For a mocktail idea, I thought about blue ingredients and quickly shot down a Gatorade-based libation. While blueberries might have worked, most ingredients found in nature just aren't all that blue. My friend who works for Hasbro has described why kids' drinks and foods are unnatural blue and why children seek them out -- it is like their bitters to the cocktail drinker. Bitter is something that nature tells us is dangerous, and blue is something that chemical compounders use to tell us that the anti-freeze or glass cleaner isn't to be drank. To get at that level of blueness, I opted for food coloring. And the drink that I wanted to riff off of was one of my early cocktail favorites, the White Lady. I used to make the White Lady as a gin Sidecar sans egg white, but soon, I lost my fear of eggs and began enjoying White Ladies as they were intended. While White and Pink Lady drinks are well known, certain cocktail books have the Brown Lady (made with South African Van der Hum liqueur) and the Café Royal Cocktail Book from 1937 contains the Blue Lady! Theirs used blue curaçao for the coloring.
To riff off of the Blue Lady, I would keep the lemon juice and egg white components. Instead of the blue curaçao, simple syrup and a drop of blue food coloring would suffice save for the fruit notes lost. To regain the fruit notes, the gin would be replaced by a fruit juice. Originally, I planned on using the flavorful but not overly sweet Ceres-brand passion fruit juice in my fridge, but when I opened it that night, I discovered that it had gone south. Passion fruit has a great citrus-like feel to it that would help to replace the notes lost from 86ing the alcohol-laden curaçao.
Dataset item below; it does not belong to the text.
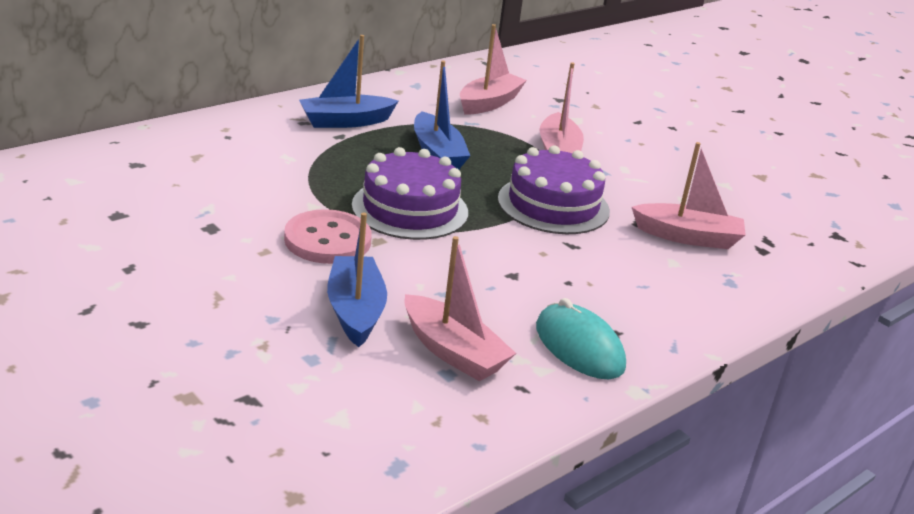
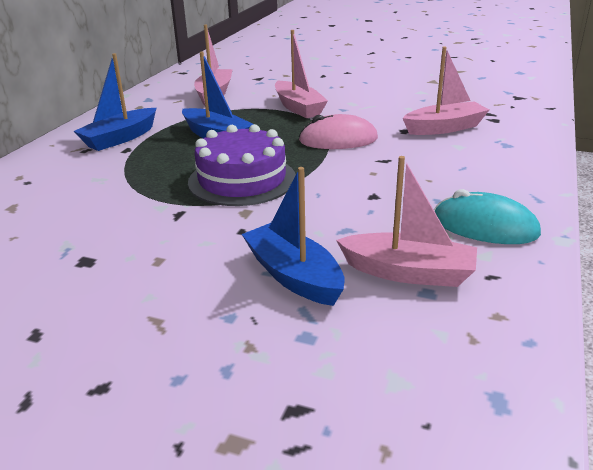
camera: 25 degrees left, 0 degrees up
pink button [284,209,372,264] -> none
purple cake [498,145,610,234] -> pink mouse [299,114,378,149]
As a last minute punt, I reached for pineapple juice.
Blue Girl
• 1 1/2 oz Passion Fruit or Pineapple Juice
• 3/4 oz Lemon Juice
• 3/4 oz Simple Syrup
• 1 drop Blue Food Coloring
• 1 Egg White
Shake once without ice and once with ice. Strain into a cocktail glass and garnish with Fee's Bitters. Here I used Fee's Boston Cocktail Summit Bitters (similar would be their Aromatic Bitters), but I considered using their orange bitters save for the fact that they would not appear in a photo well). All of Fee's bitters are alcohol free (although the whiskey- and gin-barrel bitters have seen a barrel that previously contained alcohol).
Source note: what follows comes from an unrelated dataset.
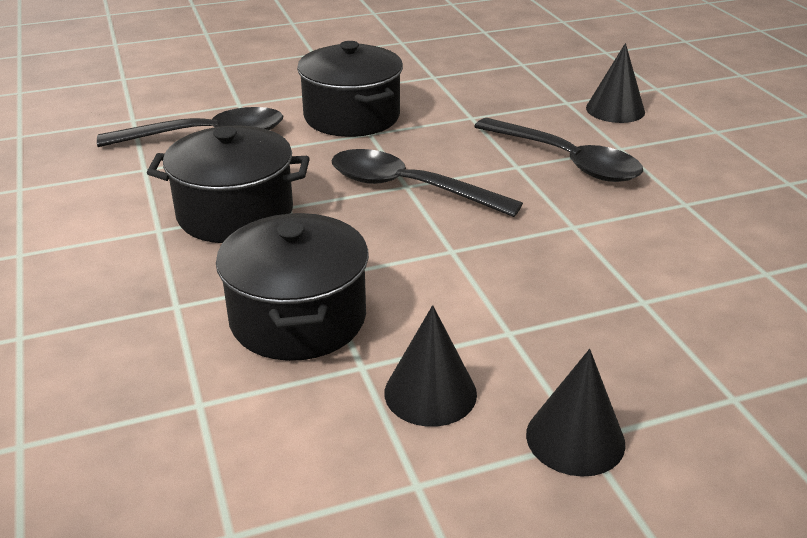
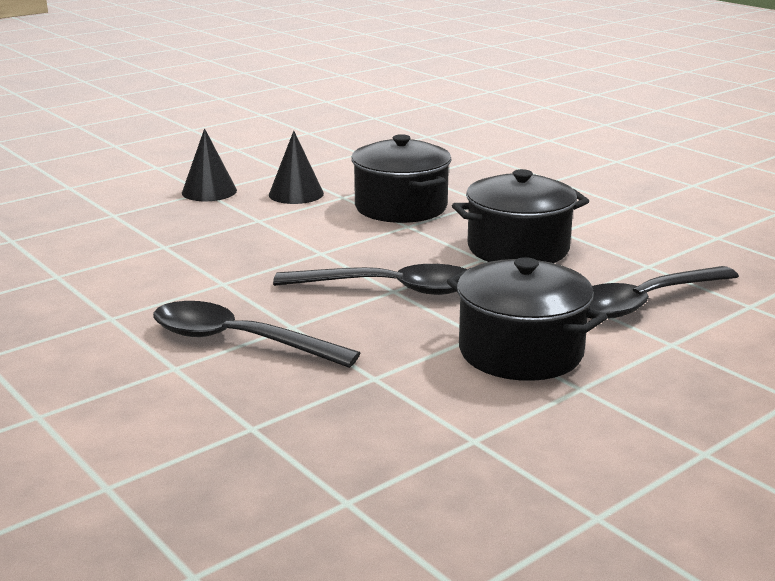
camera: 160 degrees right, 10 degrees down
black cone [586,43,645,123] -> none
The aromatic Fee's bitters donated an elegant gentian and cinnamon note; definitely, Fee's orange, lemon, or grapefruit bitters would work well with the flavors in the drink, although their lack of coloration would make for a less showy presentation. A creamy lemon sip shared hints of pineapple; however, most of the pineapple came through on the swallow where it was joined by cinnamon notes when the bitters on the foam worked their way into the gulp. The only change I could think of was that perhaps a flavored syrup like an alcohol-free falernum (see the BG Reynolds syrup line, for example) would work well here instead of simple syrup.

So thank you to Andrea of Ginhound for leading this month's foray into that end of the color spectrum and for all of the other Mixology Mondayists who conjured up Picasso's blue years with their shakers and mixing spoons this month! Cheers!